Problem:
Leaving all pictures aside, write out the records below precisely as given.

(Records from a data source)
- - - -

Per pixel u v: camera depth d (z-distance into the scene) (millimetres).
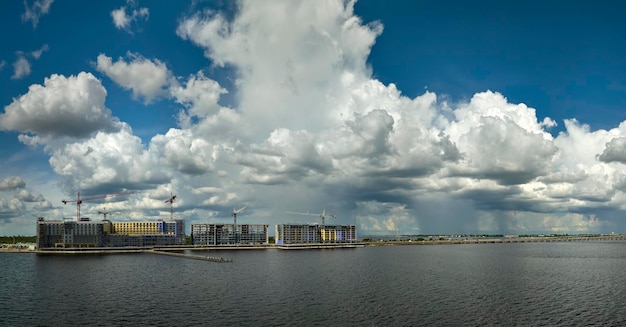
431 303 177250
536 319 151750
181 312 163000
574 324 145500
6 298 194625
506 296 192750
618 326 143250
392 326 143125
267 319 152125
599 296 193000
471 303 177125
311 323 147000
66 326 145625
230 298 189625
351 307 170000
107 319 154000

- - - -

Reply to the task:
Per pixel u v: camera depth d (z-distance into the scene) (millimetres).
431 303 177250
536 319 151750
181 312 163000
574 324 145500
6 298 194625
506 296 192750
618 326 143250
392 326 143125
267 319 152125
599 296 193000
471 303 177125
311 323 147000
66 326 145625
230 298 189625
351 307 170000
107 319 154000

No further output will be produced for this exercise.